---------- SOURCE DATA

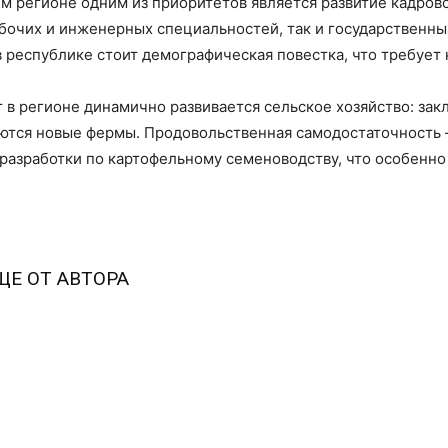
ем регионе одним из приоритетов является развитие кадров
бочих и инженерных специальностей, так и государственны
в республике стоит демографическая повестка, что требует
т в регионе динамично развивается сельское хозяйство: за
ются новые фермы. Продовольственная самодостаточность –
е разработки по картофельному семеноводству, что особенн
ЩЕ ОТ АВТОРА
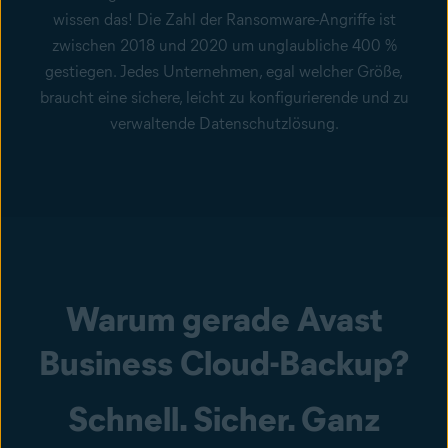
wissen das! Die Zahl der Ransomware-Angriffe ist
zwischen 2018 und 2020 um unglaubliche 400 %
gestiegen. Jedes Unternehmen, egal welcher Größe,
braucht eine sichere, leicht zu konfigurierende und zu
verwaltende Datenschutzlösung.
Warum gerade Avast
Business Cloud-Backup?
Schnell. Sicher. Ganz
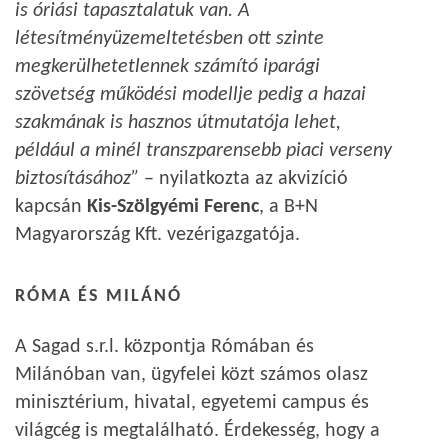
is óriási tapasztalatuk van. A
létesítményüzemeltetésben ott szinte
megkerülhetetlennek számító iparági
szövetség működési modellje pedig a hazai
szakmának is hasznos útmutatója lehet,
például a minél transzparensebb piaci verseny
biztosításához”
– nyilatkozta az akvizíció
kapcsán
Kis-Szölgyémi Ferenc
, a B+N
Magyarország Kft. vezérigazgatója.
RÓMA ÉS MILÁNÓ
A Sagad s.r.l. központja Rómában és
Milánóban van, ügyfelei közt számos olasz
minisztérium, hivatal, egyetemi campus és
világcég is megtalálható. Érdekesség, hogy a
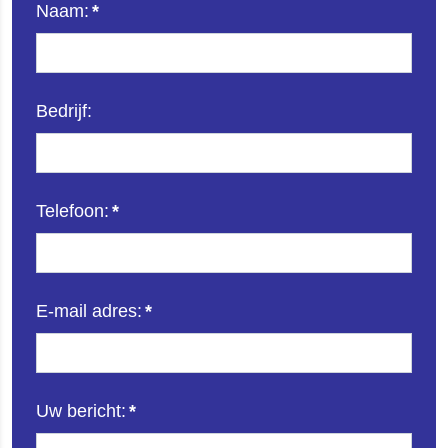
Naam:
*
Bedrijf:
Telefoon:
*
E-mail adres:
*
Uw bericht:
*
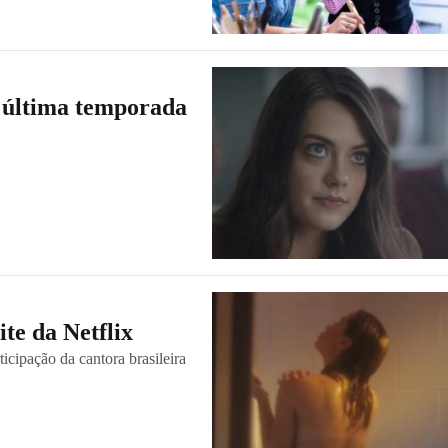
e última temporada
ite da Netflix
ticipação da cantora brasileira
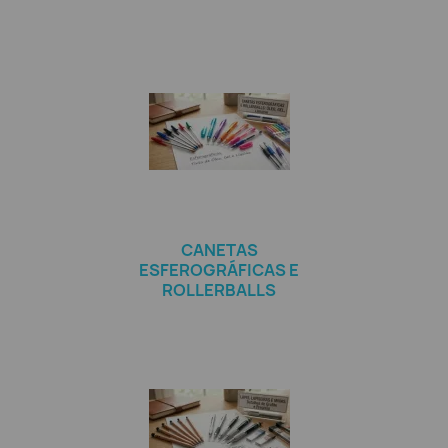
CANETAS
ESFEROGRÁFICAS E
ROLLERBALLS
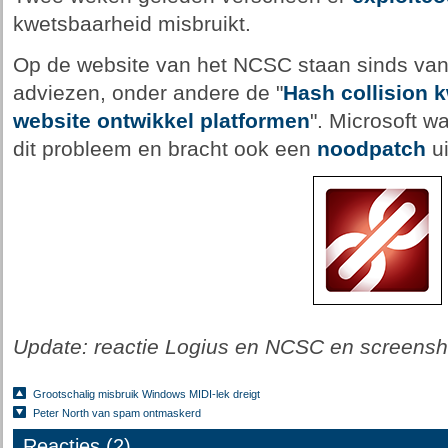
kwetsbaarheid misbruikt.
Op de website van het NCSC staan sinds van
adviezen, onder andere de "
Hash collision 
website ontwikkel platformen
". Microsoft w
dit probleem en bracht ook een
noodpatch
ui
Update: reactie Logius en NCSC en screens
Grootschalig misbruik Windows MIDI-lek dreigt
Peter North van spam ontmaskerd
Reacties (2)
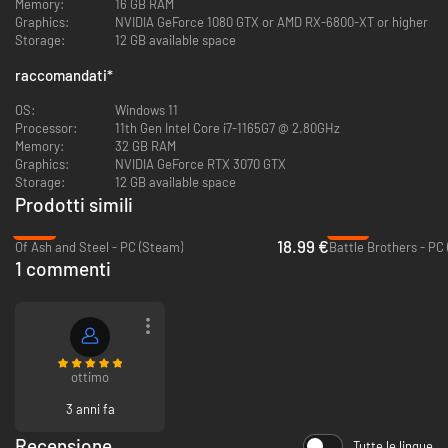
Memory:
16 GB RAM
Rinsalda i legami tra i regni, costruisci il villaggio e preparati per il
Graphics:
NVIDIA GeForce 1080 GTX or AMD RX-6800-XT or higher
ritorno degli Imperdonati.
Storage:
12 GB available space
raccomandati
*
OS:
Windows 11
Processor:
11th Gen Intel Core i7-1165G7 @ 2.80GHz
Memory:
32 GB RAM
Graphics:
NVIDIA GeForce RTX 3070 GTX
Storage:
12 GB available space
Prodotti simili
-37%
-79%
18.99 €
Of Ash and Steel - PC (Steam)
Battle Brothers - PC
1 commenti
Esplora il mondo, unisciti alle gilde, caccia creature magiche o
diventa cantastorie nella taverna locale: il mondo è a tua
disposizione per sperimentare come preferisci!
ottimo
3 anni fa
Recensione
Tutte le lingue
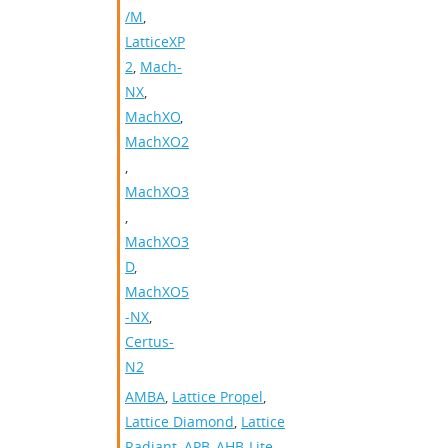
/M
,
LatticeXP
2
,
Mach-
NX
,
MachXO
,
MachXO2
,
MachXO3
,
MachXO3
D
,
MachXO5
-NX
,
Certus-
N2
AMBA
,
Lattice Propel
,
Lattice Diamond
,
Lattice
Radiant
,
APB
,
AHB-Lite
,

--------------------

● **ASSIGNMENT**: Print each record as it appears above, dropping every picture from the copy.

● **TASK OUTPUT**:
ем регионе одним из приоритетов является развитие кадров
бочих и инженерных специальностей, так и государственны
в республике стоит демографическая повестка, что требует
т в регионе динамично развивается сельское хозяйство: за
ются новые фермы. Продовольственная самодостаточность –
е разработки по картофельному семеноводству, что особенн
ЩЕ ОТ АВТОРА
wissen das! Die Zahl der Ransomware-Angriffe ist
zwischen 2018 und 2020 um unglaubliche 400 %
gestiegen. Jedes Unternehmen, egal welcher Größe,
braucht eine sichere, leicht zu konfigurierende und zu
verwaltende Datenschutzlösung.
Warum gerade Avast
Business Cloud-Backup?
Schnell. Sicher. Ganz
is óriási tapasztalatuk van. A
létesítményüzemeltetésben ott szinte
megkerülhetetlennek számító iparági
szövetség működési modellje pedig a hazai
szakmának is hasznos útmutatója lehet,
például a minél transzparensebb piaci verseny
biztosításához”
– nyilatkozta az akvizíció
kapcsán
Kis-Szölgyémi Ferenc
, a B+N
Magyarország Kft. vezérigazgatója.
RÓMA ÉS MILÁNÓ
A Sagad s.r.l. központja Rómában és
Milánóban van, ügyfelei közt számos olasz
minisztérium, hivatal, egyetemi campus és
világcég is megtalálható. Érdekesség, hogy a
Naam:
*
Bedrijf:
Telefoon:
*
E-mail adres:
*
Uw bericht:
*
e última temporada
ite da Netflix
ticipação da cantora brasileira
CANETAS
ESFEROGRÁFICAS E
ROLLERBALLS
kwetsbaarheid misbruikt.
Op de website van het NCSC staan sinds van
adviezen, onder andere de "
Hash collision 
website ontwikkel platformen
". Microsoft w
dit probleem en bracht ook een
noodpatch
ui
Update: reactie Logius en NCSC en screens
Grootschalig misbruik Windows MIDI-lek dreigt
Peter North van spam ontmaskerd
Reacties (2)
Memory:
16 GB RAM
Rinsalda i legami tra i regni, costruisci il villaggio e preparati per il
Graphics:
NVIDIA GeForce 1080 GTX or AMD RX-6800-XT or higher
ritorno degli Imperdonati.
Storage:
12 GB available space
raccomandati
*
OS:
Windows 11
Processor:
11th Gen Intel Core i7-1165G7 @ 2.80GHz
Memory:
32 GB RAM
Graphics:
NVIDIA GeForce RTX 3070 GTX
Storage:
12 GB available space
Prodotti simili
-37%
-79%
18.99 €
Of Ash and Steel - PC (Steam)
Battle Brothers - PC
1 commenti
Esplora il mondo, unisciti alle gilde, caccia creature magiche o
diventa cantastorie nella taverna locale: il mondo è a tua
disposizione per sperimentare come preferisci!
ottimo
3 anni fa
Recensione
Tutte le lingue
/M
,
LatticeXP
2
,
Mach-
NX
,
MachXO
,
MachXO2
,
MachXO3
,
MachXO3
D
,
MachXO5
-NX
,
Certus-
N2
AMBA
,
Lattice Propel
,
Lattice Diamond
,
Lattice
Radiant
,
APB
,
AHB-Lite
,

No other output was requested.